Besides just making the types work out, these should simplify the codegen, by marking where we need to load a component of a compound state, allowing the following code to be unaware of the compound state.

I’ll add more to this, elaborating on codegen/lowering and optimization, and proposing some possible first steps to migrate to the new design. I could also give some more detail on the semantics of the AggType abstraction, and why it’s guaranteed to be parallelizable.

The first post didn’t mention filter. It is slightly tricky.

We can add an AggFilter node in the obvious way:

// AggFilter[A <: Agg, R](cond: Bool, child: AggType[A, R]): AggType[A, R]
case class AggFilter(cond: IR, child: AggIR): AggIR {
  def inferType: AggType = child.typ
}

What makes this tricky is that child represents a computation which both modifies the current state and computes some result based on the new state. If the filter condition is false, we want to leave the state as is, but we still need to produce a value from the state.

In this simple version which leaves out dependent aggregations (one aggregation depends on the result of another), and requires AggScan to be top-level (not producing an AggType), it turns out every aggregation can be split into a modify step followed by a read step.
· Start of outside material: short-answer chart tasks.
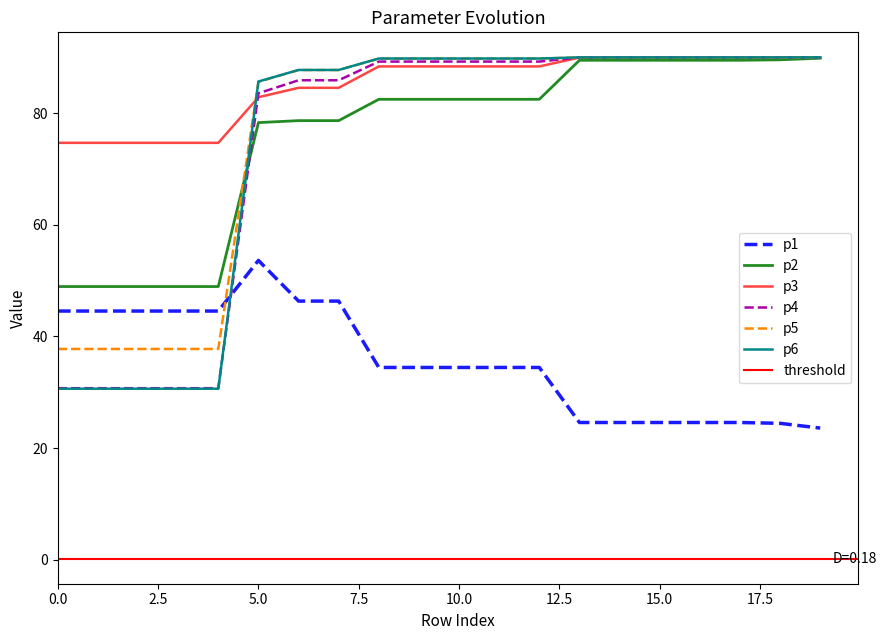

What is the value of the p2 point at the 20th from the left?

89.9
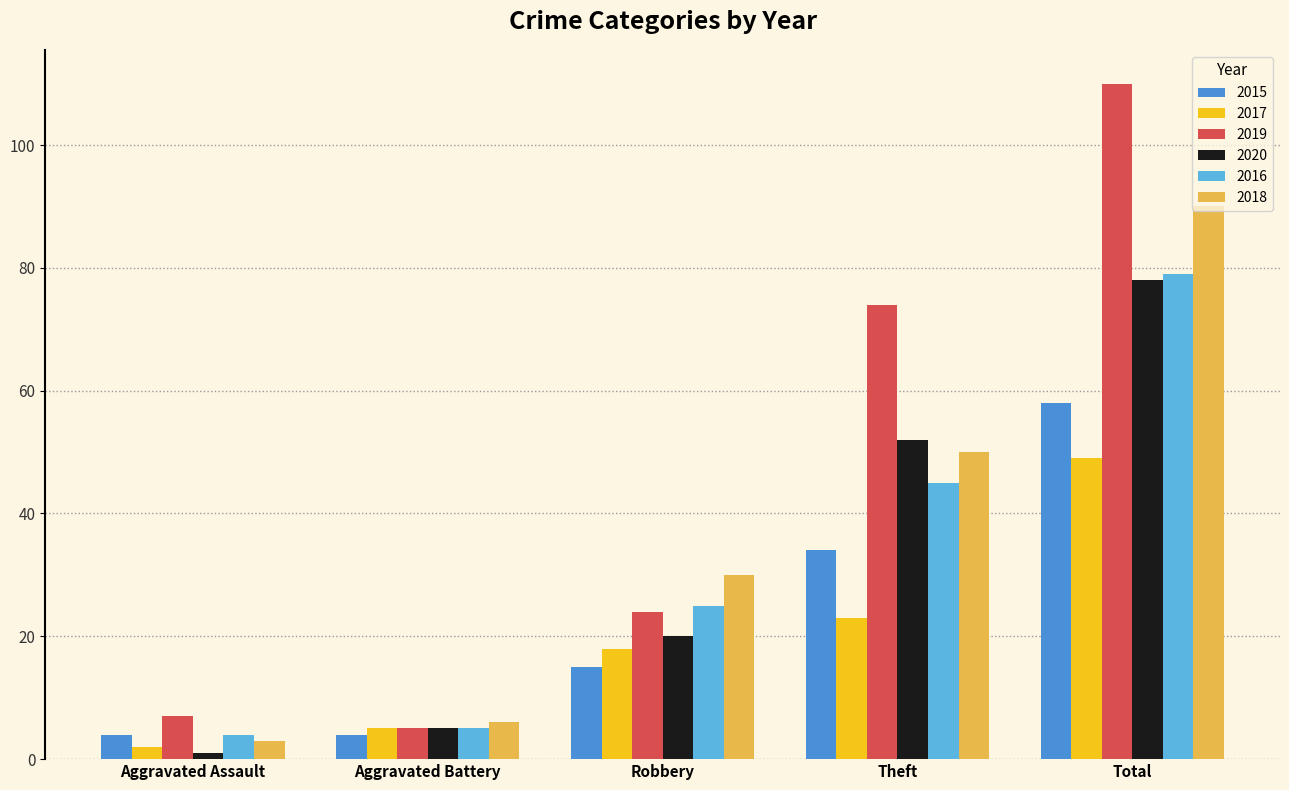

Which category has the highest value across all series?

Total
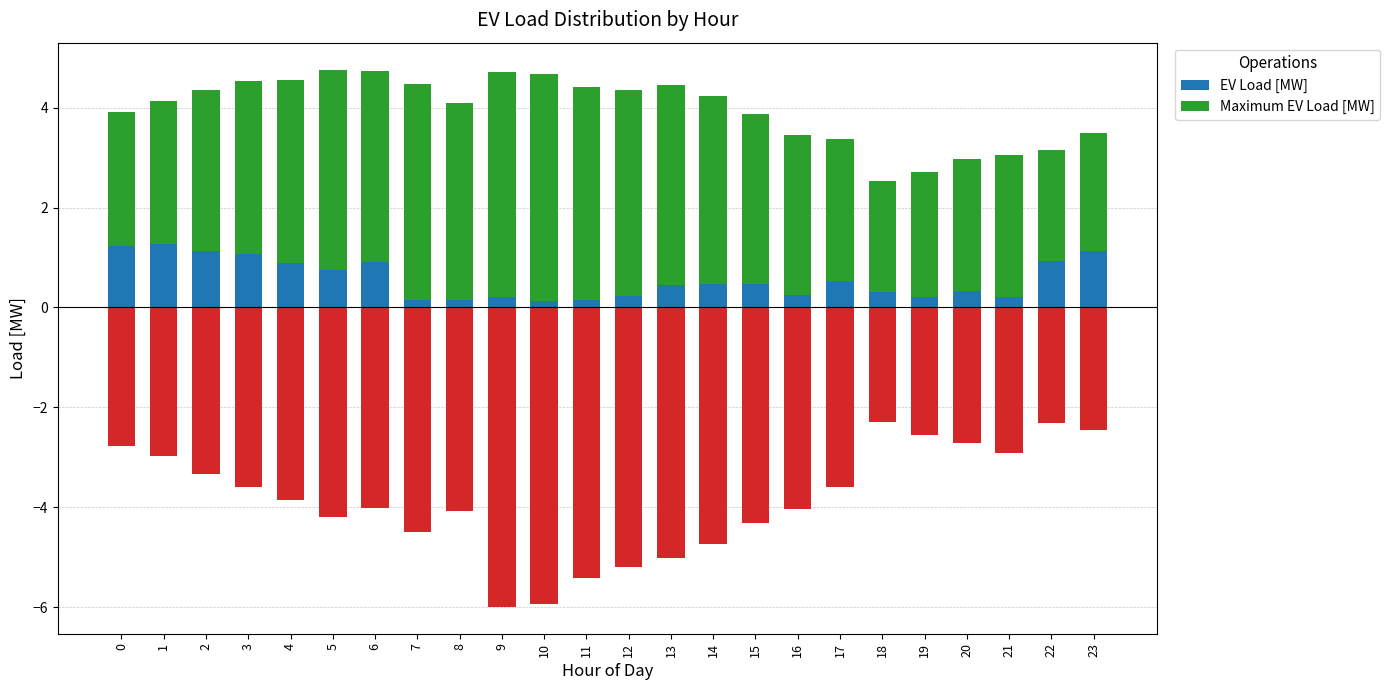

The value of Maximum EV Load [MW] at 19 is 4.0. True or false?

False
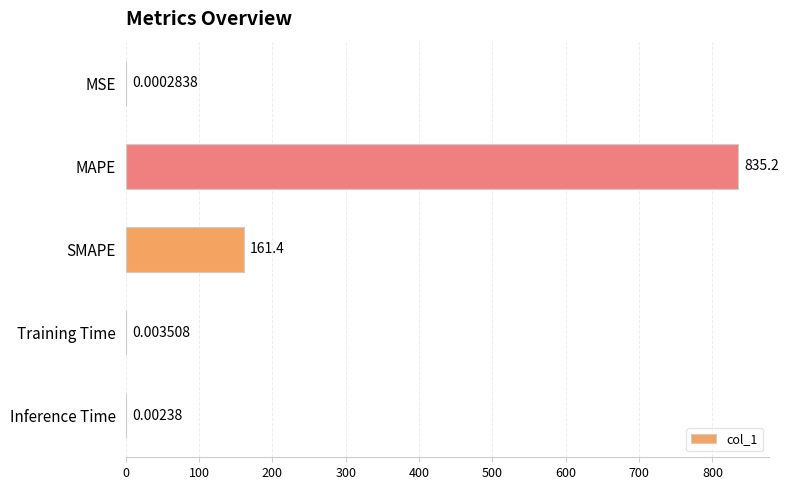

Where is the data nearest to the value 417?

SMAPE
This makes filter easy to implement.

The following simple pass eliminates the AggFilter node, implementing it in terms of the remaining nodes:

def lowerFilter(ir: IR): IR = ir.children.map(lowerFilter)
def lowerFilter(ir: AggIR): AggIR = {
  (write, read) = split(ir)
  AggSequence(write, read)
}
// split ir into two steps, a write only step with return type TUnit,
// and a read only step with original return type
def split(ir: AggIR): (AggIR, AggIR) = ir match {
  case AggFilter(cond, child) =>
    (write, read) = split(child)
    (If(cond, write, AggPure(Void(), child.typ.agg)),
     read)
  case ir@ReturnOp(_) =>
    (AggPure(Void(), ir.typ.agg),
     ir)
  case ir@SeqOp(_) =>
    (ir, 
     AggPure(Void(), ir.typ.agg))
  case ArrayAgg(array, eltName, body) =>
    (write, read) = split(body)
    (ArrayAgg(array, eltName, write), 
     read)
  case AggMap(children, body) =>
    names = children.map(_._1)
    splitChildren = children.map(split(_._2))
    writes = splitChildren.map(_._1)
    reads = splitChildren.map(_._2)
    (AggSequence(writes), 
     AggMap(names zip reads, body))
  case MakeTupleAgg(children) =>
    splitChildren = children.map(split(_._2))
    writes = splitChildren.map(_._1)
    reads = splitChildren.map(_._2)
    // the type of the writes piece a tuple of units instead of unit,
    // but that's easy to fix
    (MakeTupleAgg(writes), 
     MakeTupleAgg(reads))
  etc...
}

It is clear from inspection that there are no AggFilters in the result, and that there is no code duplication being introduced—aside from the duplicated MakeTupleAgg nodes, and the similar (unshown) duplicated MakeArrayPerElementAgg nodes, which will correspond to loading the appropriate agg states multiple times. But this is unavoidable in general. Avoiding this duplication when possible would be an optimization, either integrated into this pass or cleaned up in a later pass.